4.   Grief is a foreign land.

Grief is different for everyone, and yet also the same. Our loss is incomprehensible, so we ourselves become grief's language.

          If you met my sister, you would find yourself in the warm company of someone truly present, who is remarkably interested in the people around her, in her work, and in exchanging ideas, who listens with great attention, and enjoys laughing. And when it's time to cry, she cries.

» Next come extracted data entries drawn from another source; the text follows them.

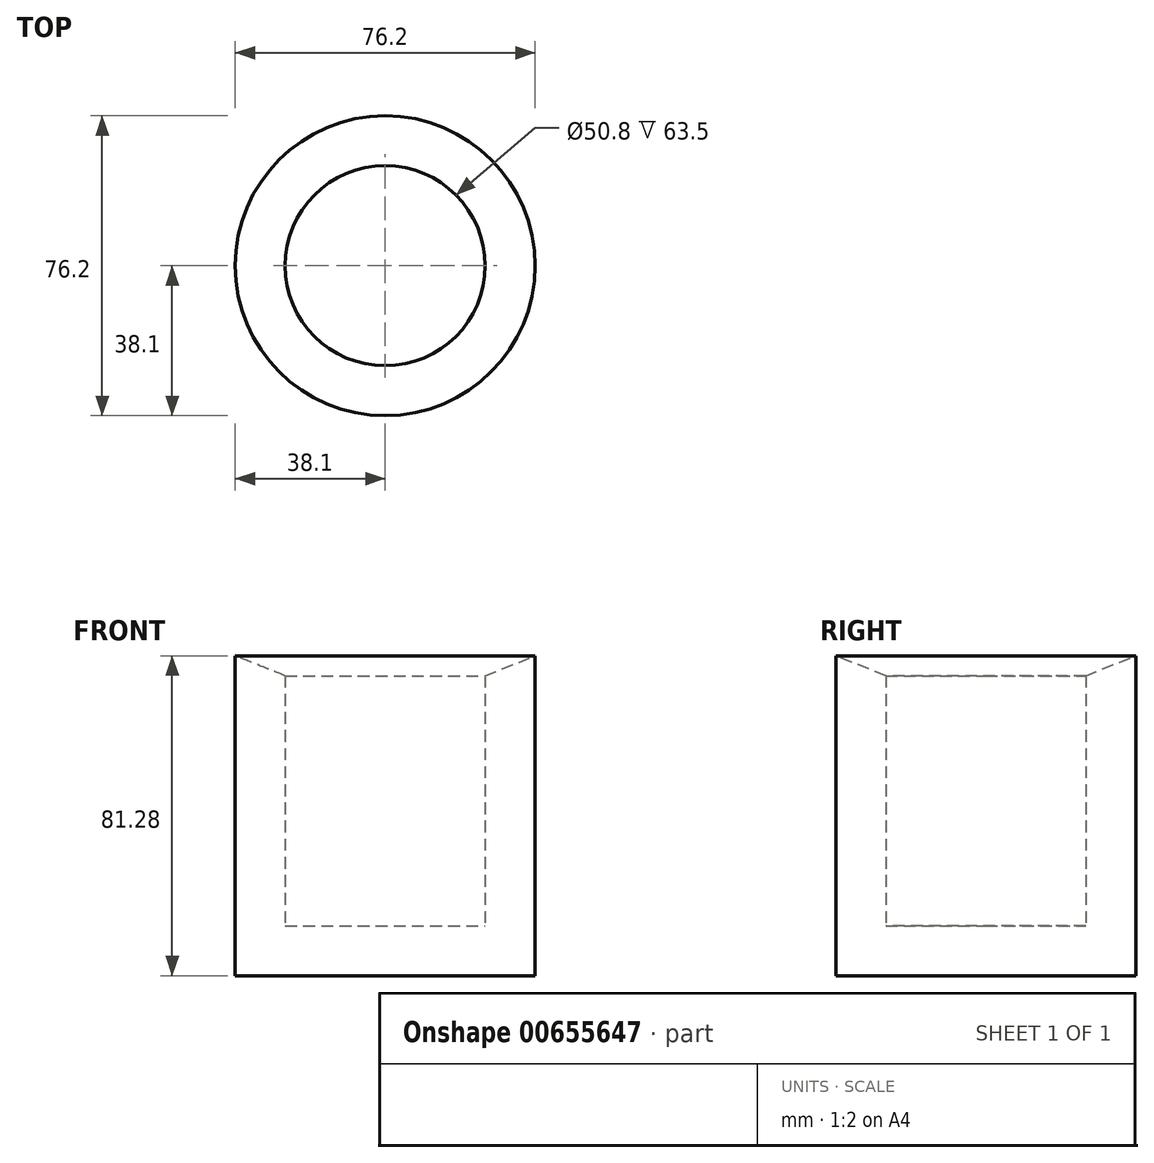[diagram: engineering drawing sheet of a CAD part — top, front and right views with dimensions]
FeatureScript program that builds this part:
annotation { "Feature Type Name" : "Feature", "Feature Type Description" : "" }
export const myFeature = defineFeature(function(context is Context, id is Id, definition is map)
    precondition{}
    {
        {
            var Q0;
            Q0=qCreatedBy(makeId("Front.planeOp"),FACE);
            var sketch = newSketch(context, id + "F0", { "sketchPlane" : qUnion([Q0])});
            skLineSegment(sketch, "E0", {"start": v(-38.1, 78.86) * mm, "end": v(-38.1, -2.42) * mm});
            skLineSegment(sketch, "E1", {"start": v(-38.1, -2.42) * mm, "end": v(0, -2.42) * mm});
            skLineSegment(sketch, "E2", {"start": v(0, -2.42) * mm, "end": v(0, 10.28) * mm});
            skLineSegment(sketch, "E3", {"start": v(0, 10.28) * mm, "end": v(-25.4, 10.28) * mm});
            skLineSegment(sketch, "E4", {"start": v(-25.4, 10.28) * mm, "end": v(-25.4, 73.78) * mm});
            skLineSegment(sketch, "E5", {"start": v(-25.4, 73.78) * mm, "end": v(-38.1, 78.86) * mm});
            skSolve(sketch);
        }
        {
            var Q0;
            Q0=makeQuery(id+"F0.imprint","IMPRINT",FACE,{"disambiguationData":[TD([[makeQuery(id+"F0.imprint","IMPRINT",EDGE,{"derivedFrom":sQuery(id+"F0.wireOp",EDGE,"E0")}),1.0]])]});
            var Q1;
            Q1=sQuery(id+"F0.wireOp",EDGE,"E2");
            revolve(context, id + "F1", {"entities" : qUnion([Q0]), "axis" : qUnion([Q1]), "revolveType" : RevolveType.FULL});
        }
    });
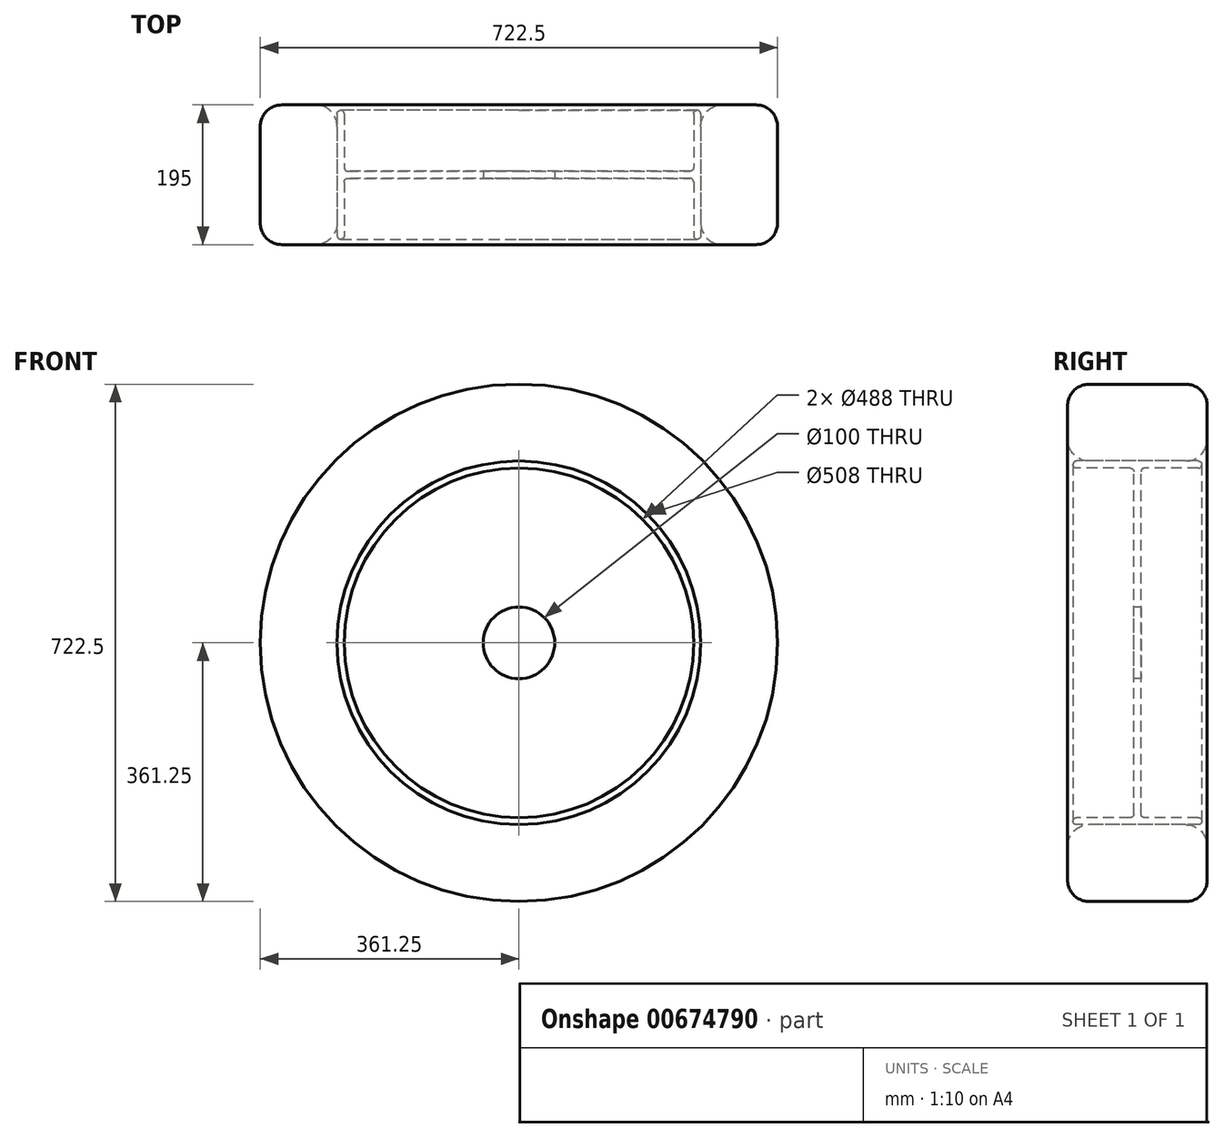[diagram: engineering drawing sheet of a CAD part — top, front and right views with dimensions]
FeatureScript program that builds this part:
annotation { "Feature Type Name" : "Feature", "Feature Type Description" : "" }
export const myFeature = defineFeature(function(context is Context, id is Id, definition is map)
    precondition{}
    {
        {
            var Q0;
            Q0=qCreatedBy(makeId("Right.planeOp"),FACE);
            var sketch = newSketch(context, id + "F0", { "sketchPlane" : qUnion([Q0])});
            skLineSegment(sketch, "E0.bottom", {"start": v(-67.5, 361.25) * mm, "end": v(67.5, 361.25) * mm});
            skLineSegment(sketch, "E0.top", {"start": v(-67.5, 254) * mm, "end": v(67.5, 254) * mm});
            skLineSegment(sketch, "E0.left", {"start": v(-97.5, 331.25) * mm, "end": v(-97.5, 284) * mm});
            skLineSegment(sketch, "E0.right", {"start": v(97.5, 331.25) * mm, "end": v(97.5, 284) * mm});
            skPoint(sketch, "E1.visualSharp", {"position": v(-97.5, 361.25) * mm});
            skArc(sketch, "E1.filletArc", {"start": v(-67.5, 361.25) * mm, "mid": v(-88.71, 352.46) * mm, "end": v(-97.5, 331.25) * mm});
            skPoint(sketch, "E2.visualSharp", {"position": v(97.5, 361.25) * mm});
            skArc(sketch, "E2.filletArc", {"start": v(97.5, 331.25) * mm, "mid": v(88.71, 352.46) * mm, "end": v(67.5, 361.25) * mm});
            skPoint(sketch, "E3.visualSharp", {"position": v(97.5, 254) * mm});
            skArc(sketch, "E3.filletArc", {"start": v(67.5, 254) * mm, "mid": v(88.71, 262.79) * mm, "end": v(97.5, 284) * mm});
            skPoint(sketch, "E4.visualSharp", {"position": v(-97.5, 254) * mm});
            skArc(sketch, "E4.filletArc", {"start": v(-97.5, 284) * mm, "mid": v(-88.71, 262.79) * mm, "end": v(-67.5, 254) * mm});
            skSolve(sketch);
        }
        {
            var Q0;
            Q0=qCreatedBy(makeId("Front.planeOp"),FACE);
            var sketch = newSketch(context, id + "F1", { "sketchPlane" : qUnion([Q0])});
            skLineSegment(sketch, "E5.bottom", {"start": v(-47.5, 361.25) * mm, "end": v(47.5, 361.25) * mm});
            skLineSegment(sketch, "E5.top", {"start": v(-47.5, 254) * mm, "end": v(47.5, 254) * mm});
            skLineSegment(sketch, "E5.left", {"start": v(-97.5, 311.25) * mm, "end": v(-97.5, 304) * mm});
            skLineSegment(sketch, "E5.right", {"start": v(97.5, 311.25) * mm, "end": v(97.5, 304) * mm});
            skPoint(sketch, "E6.visualSharp", {"position": v(-97.5, 361.25) * mm});
            skArc(sketch, "E6.filletArc", {"start": v(-47.5, 361.25) * mm, "mid": v(-82.86, 346.6) * mm, "end": v(-97.5, 311.25) * mm});
            skPoint(sketch, "E7.visualSharp", {"position": v(-97.5, 254) * mm});
            skArc(sketch, "E7.filletArc", {"start": v(-97.5, 304) * mm, "mid": v(-82.86, 268.64) * mm, "end": v(-47.5, 254) * mm});
            skPoint(sketch, "E8.visualSharp", {"position": v(97.5, 254) * mm});
            skArc(sketch, "E8.filletArc", {"start": v(47.5, 254) * mm, "mid": v(82.86, 268.64) * mm, "end": v(97.5, 304) * mm});
            skPoint(sketch, "E9.visualSharp", {"position": v(97.5, 361.25) * mm});
            skArc(sketch, "E9.filletArc", {"start": v(97.5, 311.25) * mm, "mid": v(82.86, 346.6) * mm, "end": v(47.5, 361.25) * mm});
            skLineSegment(sketch, "E10.bottom", {"start": v(-70, 254) * mm, "end": v(70, 254) * mm});
            skLineSegment(sketch, "E10.top", {"start": v(-70, 234) * mm, "end": v(70, 234) * mm});
            skLineSegment(sketch, "E10.left", {"start": v(-80, 244) * mm, "end": v(-80, 244) * mm});
            skLineSegment(sketch, "E10.right", {"start": v(80, 244) * mm, "end": v(80, 244) * mm});
            skPoint(sketch, "E11.visualSharp", {"position": v(-80, 234) * mm});
            skArc(sketch, "E11.filletArc", {"start": v(-80, 244) * mm, "mid": v(-77.07, 236.93) * mm, "end": v(-70, 234) * mm});
            skPoint(sketch, "E12.visualSharp", {"position": v(80, 234) * mm});
            skArc(sketch, "E12.filletArc", {"start": v(70, 234) * mm, "mid": v(77.07, 236.93) * mm, "end": v(80, 244) * mm});
            skPoint(sketch, "E13.visualSharp", {"position": v(80, 254) * mm});
            skArc(sketch, "E13.filletArc", {"start": v(80, 244) * mm, "mid": v(77.07, 251.07) * mm, "end": v(70, 254) * mm});
            skPoint(sketch, "E14.visualSharp", {"position": v(-80, 254) * mm});
            skArc(sketch, "E14.filletArc", {"start": v(-70, 254) * mm, "mid": v(-77.07, 251.07) * mm, "end": v(-80, 244) * mm});
            skLineSegment(sketch, "E15.bottom", {"start": v(-12.34, 234) * mm, "end": v(16.8, 234) * mm});
            skLineSegment(sketch, "E15.top", {"start": v(-12.34, 0) * mm, "end": v(16.8, 0) * mm});
            skLineSegment(sketch, "E15.left", {"start": v(-12.34, 234) * mm, "end": v(-12.34, 0) * mm});
            skLineSegment(sketch, "E15.right", {"start": v(16.8, 234) * mm, "end": v(16.8, 0) * mm});
            skSolve(sketch);
        }
        {
            var Q0;
            Q0=qCreatedBy(makeId("Right.planeOp"),FACE);
            var sketch = newSketch(context, id + "F2", { "sketchPlane" : qUnion([Q0])});
            skLineSegment(sketch, "E16.bottom", {"start": v(-85, 254) * mm, "end": v(85, 254) * mm});
            skLineSegment(sketch, "E16.top", {"start": v(-85, 244) * mm, "end": v(-10, 244) * mm});
            skLineSegment(sketch, "E16.left", {"start": v(-90, 249) * mm, "end": v(-90, 249) * mm});
            skLineSegment(sketch, "E16.right", {"start": v(90, 249) * mm, "end": v(90, 249) * mm});
            skPoint(sketch, "E17.visualSharp", {"position": v(-90, 254) * mm});
            skArc(sketch, "E17.filletArc", {"start": v(-85, 254) * mm, "mid": v(-88.54, 252.54) * mm, "end": v(-90, 249) * mm});
            skPoint(sketch, "E18.visualSharp", {"position": v(-90, 244) * mm});
            skArc(sketch, "E18.filletArc", {"start": v(-90, 249) * mm, "mid": v(-88.54, 245.46) * mm, "end": v(-85, 244) * mm});
            skPoint(sketch, "E19.visualSharp", {"position": v(90, 254) * mm});
            skArc(sketch, "E19.filletArc", {"start": v(90, 249) * mm, "mid": v(88.54, 252.54) * mm, "end": v(85, 254) * mm});
            skPoint(sketch, "E20.visualSharp", {"position": v(90, 244) * mm});
            skArc(sketch, "E20.filletArc", {"start": v(85, 244) * mm, "mid": v(88.54, 245.46) * mm, "end": v(90, 249) * mm});
            skLineSegment(sketch, "E21.top", {"start": v(-5, 0) * mm, "end": v(5, 0) * mm});
            skLineSegment(sketch, "E21.left", {"start": v(-5, 239) * mm, "end": v(-5, 0) * mm});
            skLineSegment(sketch, "E21.right", {"start": v(5, 239) * mm, "end": v(5, 0) * mm});
            skLineSegment(sketch, "E22.trimOffspring", {"start": v(10, 244) * mm, "end": v(85, 244) * mm});
            skPoint(sketch, "E23.visualSharp", {"position": v(-5, 244) * mm});
            skArc(sketch, "E23.filletArc", {"start": v(-5, 239) * mm, "mid": v(-6.46, 242.54) * mm, "end": v(-10, 244) * mm});
            skPoint(sketch, "E24.visualSharp", {"position": v(5, 244) * mm});
            skArc(sketch, "E24.filletArc", {"start": v(10, 244) * mm, "mid": v(6.46, 242.54) * mm, "end": v(5, 239) * mm});
            skSolve(sketch);
        }
        {
            var Q0;
            Q0=makeQuery(id+"F0.imprint","IMPRINT",FACE,{"disambiguationData":[TD([[makeQuery(id+"F0.imprint","IMPRINT",EDGE,{"derivedFrom":sQuery(id+"F0.wireOp",EDGE,"E0.bottom")}),-1.0]])]});
            var Q1;
            Q1=sQuery(id+"F2.wireOp",EDGE,"E21.top");
            revolve(context, id + "F3", {"entities" : qUnion([Q0]), "axis" : qUnion([Q1]), "revolveType" : RevolveType.FULL});
        }
        {
            var Q0;
            Q0=makeQuery(id+"F2.imprint","IMPRINT",FACE,{"disambiguationData":[TD([[makeQuery(id+"F2.imprint","IMPRINT",EDGE,{"derivedFrom":sQuery(id+"F2.wireOp",EDGE,"E16.bottom")}),-1.0]])]});
            var Q1;
            Q1=sQuery(id+"F2.wireOp",EDGE,"E21.top");
            revolve(context, id + "F4", {"entities" : qUnion([Q0]), "axis" : qUnion([Q1]), "revolveType" : RevolveType.FULL});
        }
        {
            var Q0;
            Q0=makeQuery(id+"F4.opRevolve","SWEPT_FACE",FACE,{"disambiguationData":[OSD([sQuery(id+"F2.wireOp",EDGE,"E21.left")])]});
            var sketch = newSketch(context, id + "F5", { "sketchPlane" : qUnion([Q0])});
            skCircle(sketch, "E25", {"center": v(0, 0) * mm, "radius": 50 * mm});
            skSolve(sketch);
        }
        {
            var Q0;
            Q0=makeQuery(id+"F5.imprint","IMPRINT",FACE,{"disambiguationData":[TD([[makeQuery(id+"F5.imprint","IMPRINT",EDGE,{"derivedFrom":sQuery(id+"F5.wireOp",EDGE,"E25")}),1.0]])]});
            extrude(context, id + "F6", {"entities" : qUnion([Q0]), "operationType" : NewBodyOperationType.REMOVE, "oppositeDirection" : true, "depth" : 25 * mm, "offsetDistance" : 25 * mm});
        }
    });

          Dida calls weeping her hobby; she does it spontaneously, daily, openly, and often without warning. She says it is the best way to to communicate what she feels.
Sometimes a balloon is not a balloon.
At  Josje's house, as we put extra food into her fridge for our memorial gathering,
this white balloon appeared outside at the window, bobbing up and down to get our attention.   

5. Reverse culture shock.

The passenger beside me on the flight back is an attractive, youngish man in fashionably torn jeans struggling to remove his jacket without elbowing anyone. I tug at the fabric caught around his arm so he can free himself. It's a natural impulse and I don't think before touching him, but the stranger doesn't know what to make of my gesture and looks away quickly.

          There is turbulence. Far below wispy clouds is a monotonous, solid-looking surface of bottle-green flecked with white. The flight attendant looks out the window and says, "Choppy down there," like he's familiar with the area. It's the same vista for hours, somewhere over the Atlantic Ocean.

          The last hour of the flight we are instructed to remain seated and keep our seat belts fastened. It feels like we're in an old jalopy bumping down a dirt road, hitting every pothole as fast as we can. I try to pretend we're on solid ground, but it's no use. We're 35,000 feet above the earth, traveling over 500 mph.
          Meanwhile, my neighbor turns a sickly shade of yellow. He clutches a vomit bag in one hand and with the other drapes his jacket over his head. I call the flight attendant over and she brings him a cup of ginger ale to soothe his stomach. I want so much to rub his shoulder that I clutch the armrests to stop myself. I close my eyes, concentrating on his well being with all my might, and calm down. We bounce three times on the tarmac before landing. The engine roars, then abruptly slows down. 

          I rub my neighbor's back and say, "We're almost there now."

          He takes the jacket off his head and says Thank you. Really, thank you. He's British. It's so good to be understood.